The Wolverines controlled the meet from the start, winning the first six events. It was a continuation of the strong form they’ve shown all season, capturing the USA Short Course Nationals last month and the Orange Bowl classic a week ago.

The Wolverines’ most impressive event was the 200-yard individual medley, where they took the top four places, led by Clary with a time of 1:49.06 and junior Neal Kennedy, who finished just 22 hundredths of a second behind.

“It’s always fun to race Neal,” Clary said. “He’s a great competitor and much faster than me at the breaststroke and the fly. We’ve been neck-and-neck in that race all year.”

Clary also won the 500-yard freestyle with a time of 4:28.55.

“Tyler swims solid every time,” Michigan coach Mike Bottom said. “We expect that from him, and, truthfully, the world expects that from him. That’s a lot of pressure, but he handles it well.”

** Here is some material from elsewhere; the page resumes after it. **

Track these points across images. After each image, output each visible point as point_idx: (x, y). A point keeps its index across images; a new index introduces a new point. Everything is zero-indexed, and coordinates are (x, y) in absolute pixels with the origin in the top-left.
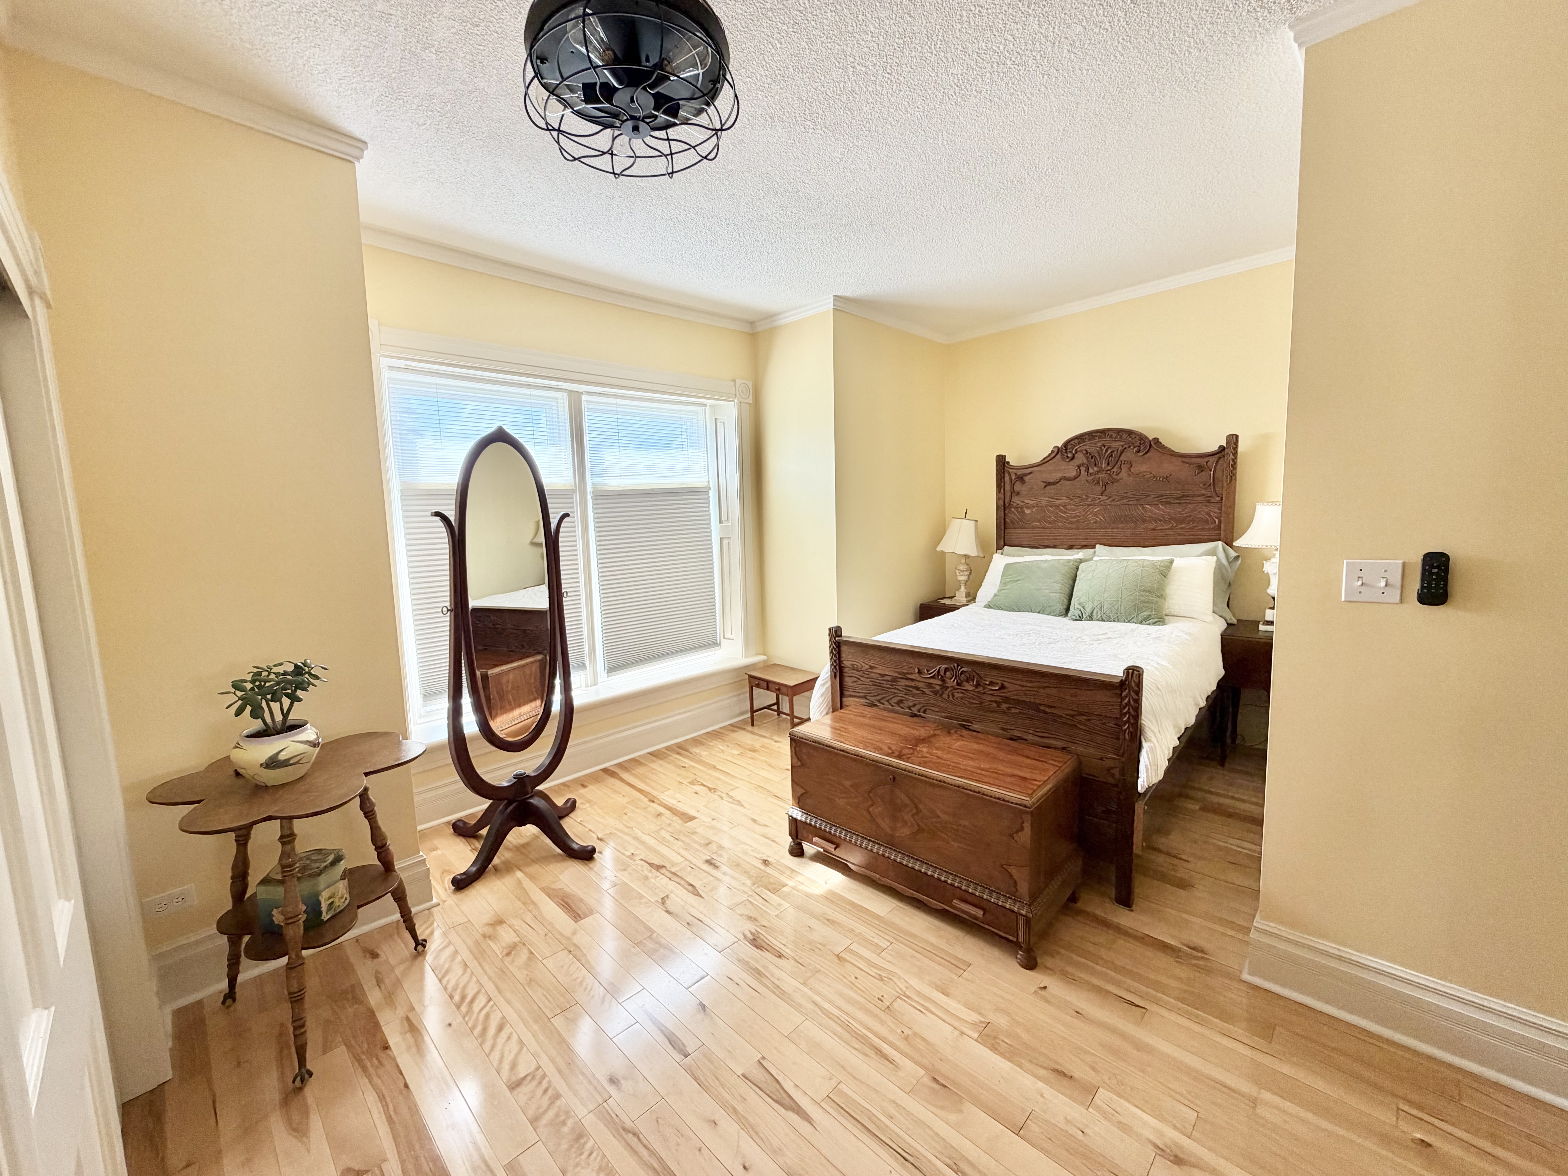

Sophomore Dan Madwed joined Clary as a multiple-event winner, grabbing the 200-yard freestyle and the 200-yard butterfly. Michigan dominated several other events as well, winning both relays while grabbing the top three spots in the mile freestyle, among others. Senior co-captains Andre Schultz and Chris Brady each won an event. Schultz took the 200-yard backstroke and Brady won the 50-yard freestyle.

Indiana is often considered a national powerhouse, so its weak performance on Saturday was surprising. Michigan took full advantage of what Bottom called a “rebuilding year” for the Hoosiers.

“I think they came here understanding that we had a much stronger team,” he said. “They redshirted a few of their best swimmers. They’re looking toward beating us in the future instead.”

The Wolverines compete at both the Southern Methodist Classic and a meet with Eastern Michigan next weekend, but their next Big Ten event, a quad at Ohio State, isn’t until the end of the month. Michigan and Ohio State are the favorites to win the Big Ten title, so the meet should be a good indicator of which team will bring home the crown.

“On paper, with the times that (Ohio State) has done, they’d beat us right now,” Bottom said. “It’s in their pool also, so we’re going there with the understanding that it’s going to be tough.”